Source texts of formatted documents:

--- START ---

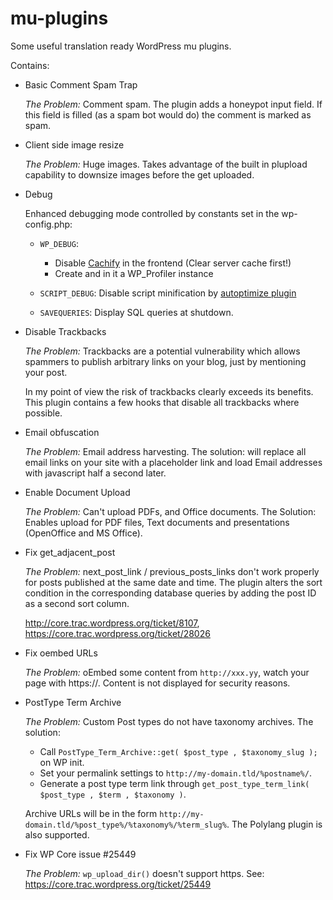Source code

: mu-plugins
==========

Some useful translation ready WordPress mu plugins.

Contains:

*   Basic Comment Spam Trap
   
    *The Problem:* Comment spam. The plugin adds a honeypot input field. If this field is 
    filled (as a spam bot would do) the comment is marked as spam.

*   Client side image resize
   
    *The Problem:* Huge images. Takes advantage of the built in plupload capability to 
    downsize images before the get uploaded.

*   Debug
    
    Enhanced debugging mode controlled by constants set in the wp-config.php:
    
    *	`WP_DEBUG`: 
    	*	Disable [Cachify](https://wordpress.org/plugins/cachify/) in the frontend (Clear server cache first!)
    	*	Create and in it a WP_Profiler instance

    *	`SCRIPT_DEBUG`: Disable script minification by [autoptimize plugin](https://wordpress.org/plugins/autoptimize/)
    
    *	`SAVEQUERIES`: Display SQL queries at shutdown.

*   Disable Trackbacks
   
    *The Problem:* Trackbacks are a potential vulnerability which allows spammers to 
    publish arbitrary links on your blog, just by mentioning your post.
    
    In my point of view the risk of trackbacks clearly exceeds its benefits. This plugin 
    contains a few hooks that disable all trackbacks where possible.

*   Email obfuscation
   
    *The Problem:* Email address harvesting. The solution: will replace all email links on 
    your site with a placeholder link and load Email addresses with javascript half a second 
    later.
  
*   Enable Document Upload
   
    *The Problem:* Can't upload PDFs, and Office documents. The Solution: Enables upload 
    for PDF files, Text documents and presentations (OpenOffice and MS Office).
    
*   Fix get_adjacent_post
   
    *The Problem:* next_post_link / previous_posts_links don't work properly for posts 
    published at the same date and time. The plugin alters the sort condition in the 
    corresponding database queries by adding the post ID as a second sort column.
    
    http://core.trac.wordpress.org/ticket/8107, https://core.trac.wordpress.org/ticket/28026
  
*   Fix oembed URLs
   
    *The Problem:* oEmbed some content from `http://xxx.yy`, watch your page with 
    https://. Content is not displayed for security reasons. 

*	PostType Term Archive
    
    *The Problem:* Custom Post types do not have taxonomy archives. The solution: 

    *  Call `PostType_Term_Archive::get( $post_type , $taxonomy_slug );` on WP init. 
    *  Set your permalink settings to `http://my-domain.tld/%postname%/`.
    *  Generate a post type term link through `get_post_type_term_link( $post_type , $term , $taxonomy )`.

    Archive URLs will be in the form `http://my-domain.tld/%post_type%/%taxonomy%/%term_slug%`.
    The Polylang plugin is also supported.
    
*	Fix WP Core issue #25449
	
	*The Problem:* `wp_upload_dir()` doesn't support https. See: https://core.trac.wordpress.org/ticket/25449
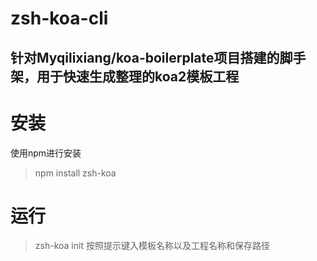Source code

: # zsh-koa-cli
## 针对Myqilixiang/koa-boilerplate项目搭建的脚手架，用于快速生成整理的koa2模板工程
# 安装
使用npm进行安装
> npm install zsh-koa
# 运行
> zsh-koa init
按照提示键入模板名称以及工程名称和保存路径

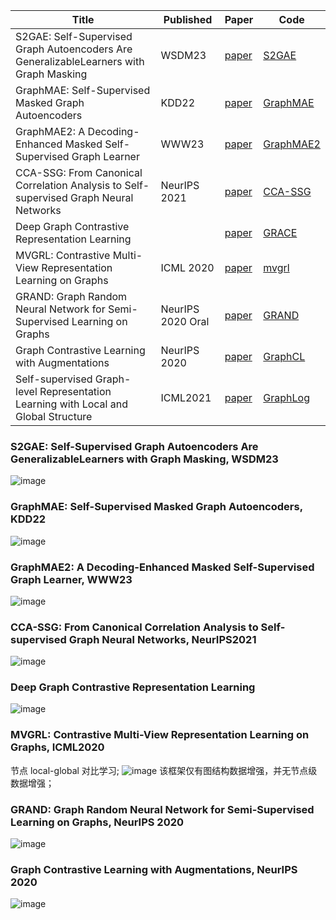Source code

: 
|Title| Published|Paper|Code|
|------|---------|------|------|
|S2GAE: Self-Supervised Graph Autoencoders Are GeneralizableLearners with Graph Masking|WSDM23|[paper](https://dl.acm.org/doi/pdf/10.1145/3539597.3570404)|[S2GAE](https://github.com/qiaoyu-tan/S2GAE)|
|GraphMAE: Self-Supervised Masked Graph Autoencoders|KDD22|[paper](https://arxiv.org/abs/2205.10803)|[GraphMAE](https://github.com/THUDM/GraphMAE)|
|GraphMAE2: A Decoding-Enhanced Masked Self-Supervised Graph Learner|WWW23|[paper](https://arxiv.org/abs/2304.04779)|[GraphMAE2](https://github.com/THUDM/GraphMAE2)|
|CCA-SSG: From Canonical Correlation Analysis to Self-supervised Graph Neural Networks|NeurIPS 2021| [paper](https://arxiv.org/pdf/2106.12484.pdf)|[CCA-SSG](https://github.com/hengruizhang98/CCA-SSG)|
|Deep Graph Contrastive Representation Learning | | [paper](https://arxiv.org/abs/2006.04131v2)|[GRACE](https://github.com/CRIPAC-DIG/GRACE)|
|MVGRL: Contrastive Multi-View Representation Learning on Graphs|ICML 2020|[paper](https://arxiv.org/abs/2006.05582)|[mvgrl](https://github.com/hengruizhang98/mvgrl)|
|GRAND: Graph Random Neural Network for Semi-Supervised Learning on Graphs|NeurIPS 2020 Oral|[paper](https://arxiv.org/abs/2005.11079)|[GRAND](https://github.com/hengruizhang98/GRAND)|
|Graph Contrastive Learning with Augmentations|NeurIPS 2020|[paper](https://arxiv.org/pdf/2010.13902.pdf)|[GraphCL](https://github.com/Shen-Lab/GraphCL)|
|Self-supervised Graph-level Representation Learning with Local and Global Structure|ICML2021|[paper](https://arxiv.org/pdf/2106.04113.pdf)|[GraphLog](https://github.com/DeepGraphLearning/GraphLoG)|

### S2GAE: Self-Supervised Graph Autoencoders Are GeneralizableLearners with Graph Masking, WSDM23
![image](https://github.com/bushizhe/GNNPapers/assets/34935033/325aee46-510f-4ce2-9bb0-a7b3a2e2224f)


### GraphMAE: Self-Supervised Masked Graph Autoencoders, KDD22
![image](https://github.com/bushizhe/GNNPapers/assets/34935033/67160a10-5bd4-43f6-b611-7bd66b2177da)

### GraphMAE2: A Decoding-Enhanced Masked Self-Supervised Graph Learner, WWW23
![image](https://github.com/bushizhe/GNNPapers/assets/34935033/e79a39e0-cf16-485b-92f2-c20d9b2f10f2)


### CCA-SSG: From Canonical Correlation Analysis to Self-supervised Graph Neural Networks, NeurIPS2021
![image](https://github.com/bushizhe/GNNPapers/assets/34935033/b4cda0db-0858-4aab-9a18-0ba46f86fec6)

### Deep Graph Contrastive Representation Learning 
![image](https://github.com/bushizhe/GNNPapers/assets/34935033/05e4adf5-14a7-4023-b8bb-6eb3fe96219f)


### MVGRL: Contrastive Multi-View Representation Learning on Graphs, ICML2020
节点 local-global 对比学习;
![image](https://github.com/bushizhe/GNNPapers/assets/34935033/a900cdd8-0980-49df-b9b2-8ce2c01d809f)
该框架仅有图结构数据增强，并无节点级数据增强；


### GRAND: Graph Random Neural Network for Semi-Supervised Learning on Graphs, NeurIPS 2020
 ![image](https://github.com/bushizhe/GNNPapers/assets/34935033/ba397a30-5cda-41a1-9f7b-444559bf753f)

### Graph Contrastive Learning with Augmentations, NeurIPS 2020
![image](https://github.com/bushizhe/GNNPapers/assets/34935033/f0b07589-ce80-4703-8b4c-6fd6fddc2935)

--- END ---

→ **Activity**: Reproduce the text of these records line for line, without the pictures.

→ **Output**:
Source code

: mu-plugins
==========

Some useful translation ready WordPress mu plugins.

Contains:

*   Basic Comment Spam Trap
   
    *The Problem:* Comment spam. The plugin adds a honeypot input field. If this field is 
    filled (as a spam bot would do) the comment is marked as spam.

*   Client side image resize
   
    *The Problem:* Huge images. Takes advantage of the built in plupload capability to 
    downsize images before the get uploaded.

*   Debug
    
    Enhanced debugging mode controlled by constants set in the wp-config.php:
    
    *	`WP_DEBUG`: 
    	*	Disable [Cachify](https://wordpress.org/plugins/cachify/) in the frontend (Clear server cache first!)
    	*	Create and in it a WP_Profiler instance

    *	`SCRIPT_DEBUG`: Disable script minification by [autoptimize plugin](https://wordpress.org/plugins/autoptimize/)
    
    *	`SAVEQUERIES`: Display SQL queries at shutdown.

*   Disable Trackbacks
   
    *The Problem:* Trackbacks are a potential vulnerability which allows spammers to 
    publish arbitrary links on your blog, just by mentioning your post.
    
    In my point of view the risk of trackbacks clearly exceeds its benefits. This plugin 
    contains a few hooks that disable all trackbacks where possible.

*   Email obfuscation
   
    *The Problem:* Email address harvesting. The solution: will replace all email links on 
    your site with a placeholder link and load Email addresses with javascript half a second 
    later.
  
*   Enable Document Upload
   
    *The Problem:* Can't upload PDFs, and Office documents. The Solution: Enables upload 
    for PDF files, Text documents and presentations (OpenOffice and MS Office).
    
*   Fix get_adjacent_post
   
    *The Problem:* next_post_link / previous_posts_links don't work properly for posts 
    published at the same date and time. The plugin alters the sort condition in the 
    corresponding database queries by adding the post ID as a second sort column.
    
    http://core.trac.wordpress.org/ticket/8107, https://core.trac.wordpress.org/ticket/28026
  
*   Fix oembed URLs
   
    *The Problem:* oEmbed some content from `http://xxx.yy`, watch your page with 
    https://. Content is not displayed for security reasons. 

*	PostType Term Archive
    
    *The Problem:* Custom Post types do not have taxonomy archives. The solution: 

    *  Call `PostType_Term_Archive::get( $post_type , $taxonomy_slug );` on WP init. 
    *  Set your permalink settings to `http://my-domain.tld/%postname%/`.
    *  Generate a post type term link through `get_post_type_term_link( $post_type , $term , $taxonomy )`.

    Archive URLs will be in the form `http://my-domain.tld/%post_type%/%taxonomy%/%term_slug%`.
    The Polylang plugin is also supported.
    
*	Fix WP Core issue #25449
	
	*The Problem:* `wp_upload_dir()` doesn't support https. See: https://core.trac.wordpress.org/ticket/25449
Source code

: # zsh-koa-cli
## 针对Myqilixiang/koa-boilerplate项目搭建的脚手架，用于快速生成整理的koa2模板工程
# 安装
使用npm进行安装
> npm install zsh-koa
# 运行
> zsh-koa init
按照提示键入模板名称以及工程名称和保存路径

Source code

: 
|Title| Published|Paper|Code|
|------|---------|------|------|
|S2GAE: Self-Supervised Graph Autoencoders Are GeneralizableLearners with Graph Masking|WSDM23|[paper](https://dl.acm.org/doi/pdf/10.1145/3539597.3570404)|[S2GAE](https://github.com/qiaoyu-tan/S2GAE)|
|GraphMAE: Self-Supervised Masked Graph Autoencoders|KDD22|[paper](https://arxiv.org/abs/2205.10803)|[GraphMAE](https://github.com/THUDM/GraphMAE)|
|GraphMAE2: A Decoding-Enhanced Masked Self-Supervised Graph Learner|WWW23|[paper](https://arxiv.org/abs/2304.04779)|[GraphMAE2](https://github.com/THUDM/GraphMAE2)|
|CCA-SSG: From Canonical Correlation Analysis to Self-supervised Graph Neural Networks|NeurIPS 2021| [paper](https://arxiv.org/pdf/2106.12484.pdf)|[CCA-SSG](https://github.com/hengruizhang98/CCA-SSG)|
|Deep Graph Contrastive Representation Learning | | [paper](https://arxiv.org/abs/2006.04131v2)|[GRACE](https://github.com/CRIPAC-DIG/GRACE)|
|MVGRL: Contrastive Multi-View Representation Learning on Graphs|ICML 2020|[paper](https://arxiv.org/abs/2006.05582)|[mvgrl](https://github.com/hengruizhang98/mvgrl)|
|GRAND: Graph Random Neural Network for Semi-Supervised Learning on Graphs|NeurIPS 2020 Oral|[paper](https://arxiv.org/abs/2005.11079)|[GRAND](https://github.com/hengruizhang98/GRAND)|
|Graph Contrastive Learning with Augmentations|NeurIPS 2020|[paper](https://arxiv.org/pdf/2010.13902.pdf)|[GraphCL](https://github.com/Shen-Lab/GraphCL)|
|Self-supervised Graph-level Representation Learning with Local and Global Structure|ICML2021|[paper](https://arxiv.org/pdf/2106.04113.pdf)|[GraphLog](https://github.com/DeepGraphLearning/GraphLoG)|

### S2GAE: Self-Supervised Graph Autoencoders Are GeneralizableLearners with Graph Masking, WSDM23
![image](https://github.com/bushizhe/GNNPapers/assets/34935033/325aee46-510f-4ce2-9bb0-a7b3a2e2224f)


### GraphMAE: Self-Supervised Masked Graph Autoencoders, KDD22
![image](https://github.com/bushizhe/GNNPapers/assets/34935033/67160a10-5bd4-43f6-b611-7bd66b2177da)

### GraphMAE2: A Decoding-Enhanced Masked Self-Supervised Graph Learner, WWW23
![image](https://github.com/bushizhe/GNNPapers/assets/34935033/e79a39e0-cf16-485b-92f2-c20d9b2f10f2)


### CCA-SSG: From Canonical Correlation Analysis to Self-supervised Graph Neural Networks, NeurIPS2021
![image](https://github.com/bushizhe/GNNPapers/assets/34935033/b4cda0db-0858-4aab-9a18-0ba46f86fec6)

### Deep Graph Contrastive Representation Learning 
![image](https://github.com/bushizhe/GNNPapers/assets/34935033/05e4adf5-14a7-4023-b8bb-6eb3fe96219f)


### MVGRL: Contrastive Multi-View Representation Learning on Graphs, ICML2020
节点 local-global 对比学习;
![image](https://github.com/bushizhe/GNNPapers/assets/34935033/a900cdd8-0980-49df-b9b2-8ce2c01d809f)
该框架仅有图结构数据增强，并无节点级数据增强；


### GRAND: Graph Random Neural Network for Semi-Supervised Learning on Graphs, NeurIPS 2020
 ![image](https://github.com/bushizhe/GNNPapers/assets/34935033/ba397a30-5cda-41a1-9f7b-444559bf753f)

### Graph Contrastive Learning with Augmentations, NeurIPS 2020
![image](https://github.com/bushizhe/GNNPapers/assets/34935033/f0b07589-ce80-4703-8b4c-6fd6fddc2935)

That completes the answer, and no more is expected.